#### [Supplied material]
——————————

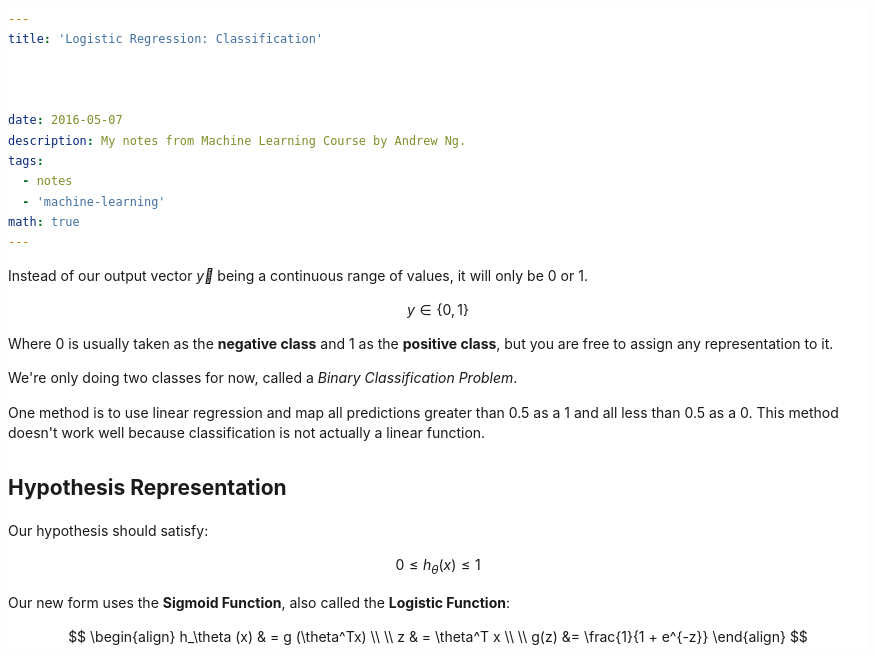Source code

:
 ```yaml
---
title: 'Logistic Regression: Classification'

  
  
date: 2016-05-07
description: My notes from Machine Learning Course by Andrew Ng.
tags:
  - notes
  - 'machine-learning'
math: true
---
```


Instead of our output vector $\vec{y}$ being a continuous range of values, it will only be $0$ or $1$.

$$
y \in \{ 0, 1 \}
$$

Where $0$ is usually taken as the **negative class** and $1$ as the **positive class**, but you are free to assign any representation to it.

We're only doing two classes for now, called a _Binary Classification Problem_.

One method is to use linear regression and map all predictions greater than $0.5$ as a $1$ and all less than $0.5$ as a $0$. This method doesn't work well because classification is not actually a linear function.

## Hypothesis Representation

Our hypothesis should satisfy:

$$
0 \leq h_\theta(x) \leq 1
$$

Our new form uses the **Sigmoid Function**, also called the **Logistic Function**:

$$
\begin{align}
h_\theta (x) & = g (\theta^Tx) \\ \\
z & = \theta^T x \\ \\
g(z) &= \frac{1}{1 + e^{-z}}
\end{align}
$$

——————————

Write out every line from the entries where "theta" appears.

#### [Problem solution]
0 \leq h_\theta(x) \leq 1
h_\theta (x) & = g (\theta^Tx) \\ \\
z & = \theta^T x \\ \\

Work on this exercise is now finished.